Open fc524079318 opened 2 years ago
ExaCH env hasn't been maintained in a while, but is this specific to ExaCH or a general problem? If it can be fixed by using >=
instead of ==
, do you mind issuing a PR?
@fc524079318 can you add the configuration files you ran and the command line. Thanks!
@Jodasue I use the learner_cfg.json like
{
"agent": "DQN-v0",
"env": "ExaCH-v0",
"workflow": "sync",
"n_episodes": 10,
"n_steps": 10,
"model": "MLP",
"output_dir": "./results_dir/",
"process_per_env": 1,
"log_level": [3, 3],
"log_frequency": 1,
"profile": "None"
}
and the command line is
mpiexec -n 4 python start.py --workflow async
the start.py is likes EXARL/exarl/driver/main.py
I think it may be a general problem since the error is in sync_learner.py . If I set n_steps to 10,I think it means do 10 step per episode,but it run 11 step before done.I see the done check is before update of self.steps,and I try to run ExaCartPoleStatic with async workflow,I see the self.steps increases to 11 before the episode ends.
I changed ==
to >=
but it doesn't work.May be I should change self.steps == exalearner.nsteps:
to self.steps == exalearner.nsteps-1:
?
Yes, the issue is basically C-style, 0-based counting, and your fix logic is correct.
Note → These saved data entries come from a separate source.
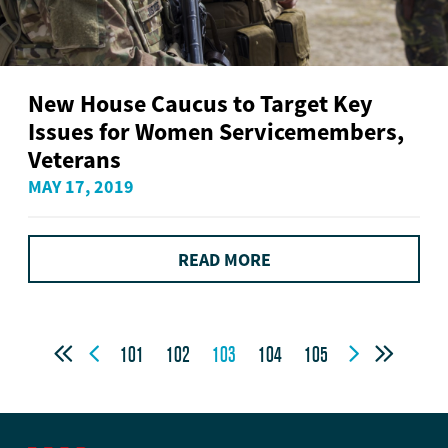
New House Caucus to Target Key
Issues for Women Servicemembers,
Veterans
MAY 17, 2019
READ MORE




101
102
103
104
105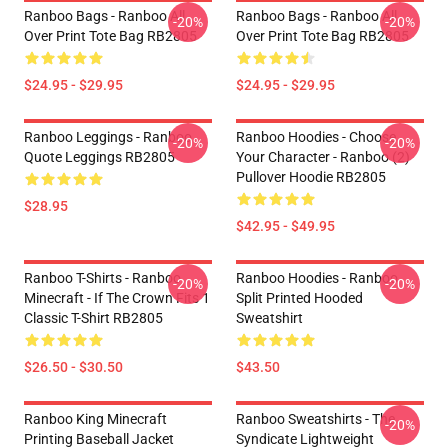
Ranboo Bags - Ranboo All
Ranboo Bags - Ranboo All
-20%
-20%
Over Print Tote Bag RB2805
Over Print Tote Bag RB2805
$24.95 - $29.95
$24.95 - $29.95
Ranboo Leggings - Ranboo
Ranboo Hoodies - Choose
-20%
-20%
Quote Leggings RB2805
Your Character - Ranboo (2)
Pullover Hoodie RB2805
$28.95
$42.95 - $49.95
Ranboo T-Shirts - Ranboo
Ranboo Hoodies - Ranboo
-20%
-20%
Minecraft - If The Crown Fits 1
Split Printed Hooded
Classic T-Shirt RB2805
Sweatshirt
$26.50 - $30.50
$43.50
Ranboo King Minecraft
Ranboo Sweatshirts - The
-20%
Printing Baseball Jacket
Syndicate Lightweight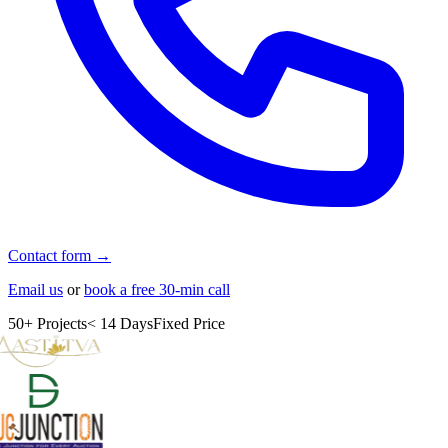
Contact form →
Email us
or
book a free 30-min call
50+ Projects
< 14 Days
Fixed Price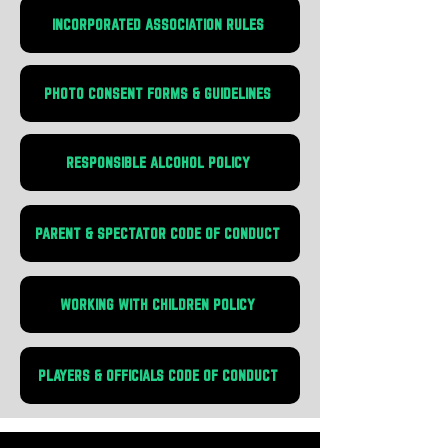
INCORPORATED ASSOCIATION RULES
PHOTO CONSENT FORMS & GUIDELINES
RESPONSIBLE ALCOHOL POLICY
PARENT & SPECTATOR CODE OF CONDUCT
WORKING WITH CHILDREN POLICY
PLAYERS & OFFICIALS CODE OF CONDUCT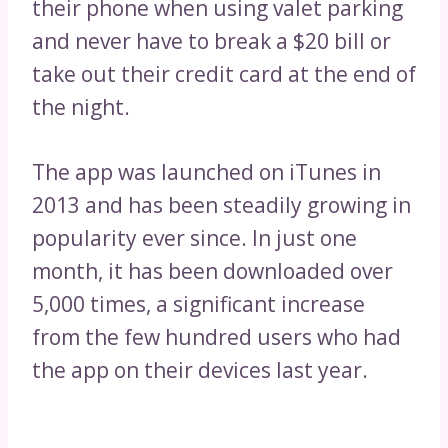
their phone when using valet parking
and never have to break a $20 bill or
take out their credit card at the end of
the night.
The app was launched on iTunes in
2013 and has been steadily growing in
popularity ever since. In just one
month, it has been downloaded over
5,000 times, a significant increase
from the few hundred users who had
the app on their devices last year.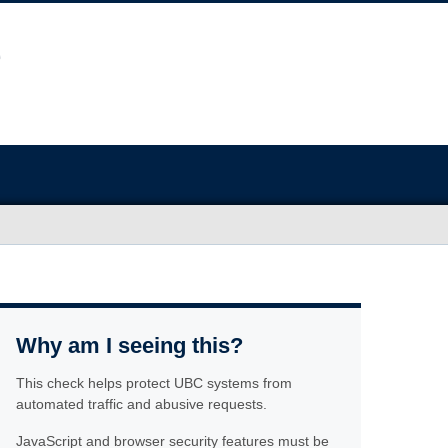
Why am I seeing this?
This check helps protect UBC systems from
automated traffic and abusive requests.
JavaScript and browser security features must be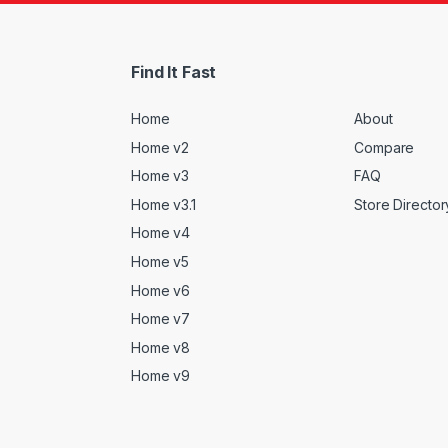
Find It Fast
Home
About
Home v2
Compare
Home v3
FAQ
Home v3.1
Store Director
Home v4
Home v5
Home v6
Home v7
Home v8
Home v9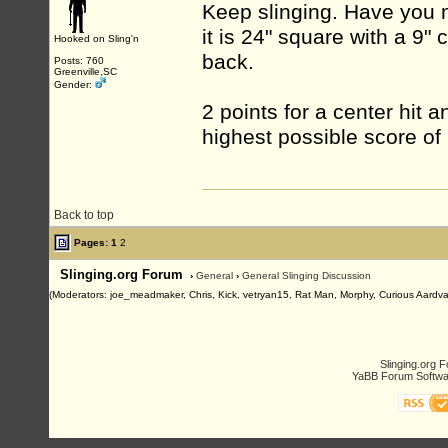
Keep slinging. Have you 
it is 24" square with a 9"
Hooked on Sling'n
back.
Posts: 760
Greenville,SC
Gender:
2 points for a center hit 
highest possible score of
Back to top
Pages:
1
2
Slinging.org Forum
›
General
›
General Slinging Discussion
(Moderators: joe_meadmaker, Chris, Kick, vetryan15, Rat Man, Morphy, Curious Aardva
Slinging.org 
YaBB Forum Softwa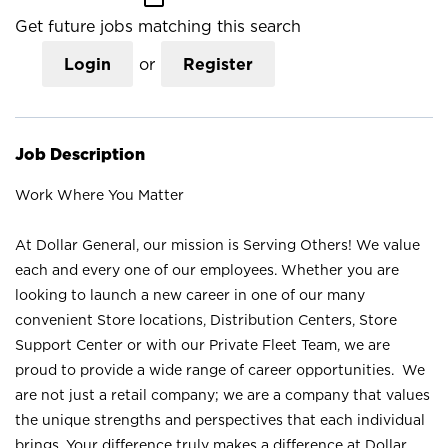
Get future jobs matching this search
Login
or
Register
Job Description
Work Where You Matter
At Dollar General, our mission is Serving Others! We value
each and every one of our employees. Whether you are
looking to launch a new career in one of our many
convenient Store locations, Distribution Centers, Store
Support Center or with our Private Fleet Team, we are
proud to provide a wide range of career opportunities. We
are not just a retail company; we are a company that values
the unique strengths and perspectives that each individual
brings. Your difference truly makes a difference at Dollar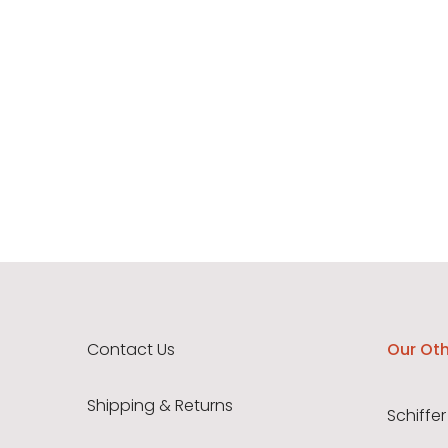
Contact Us
Our Oth
Shipping & Returns
Schiffer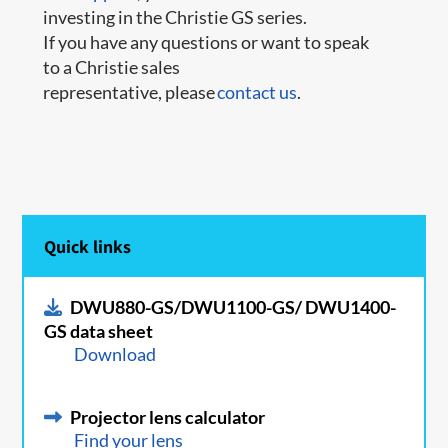
investing in the Christie GS series.
If you have any questions or want to speak
to a Christie sales
representative, please
contact us
.
Quick links
DWU880-GS/DWU1100-GS/ DWU1400-
GS data sheet
Download
Projector lens calculator
Find your lens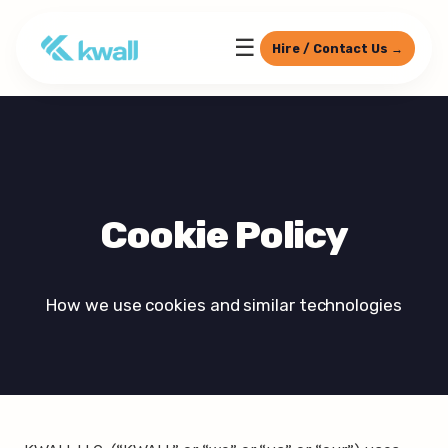
☰
Hire / Contact Us →
Cookie Policy
How we use cookies and similar technologies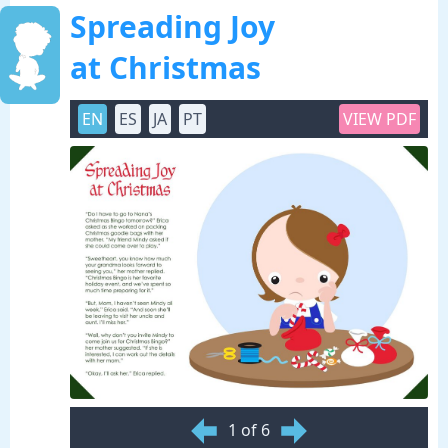
Spreading Joy
at Christmas
EN
ES
JA
PT
VIEW PDF
1 of 6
My only concern is that this is probably present in multiple learners, and maybe have been partially remedied in various ways in different places. I would say that you can implement your fix and test locally, and we will try to get a consistent remedy in the code soon.
I try to run ExaCH with async workflow and the parameter "n_steps" is 10,and I met an error.
I found the sync_learner didn't end correctly and in sync_learner.py line 568
if self.steps == exalearner.nsteps:
self.steps begin at 0 and when it get to 9,next step will be the 11th,but the nsteps is 10,so self.done will still be false.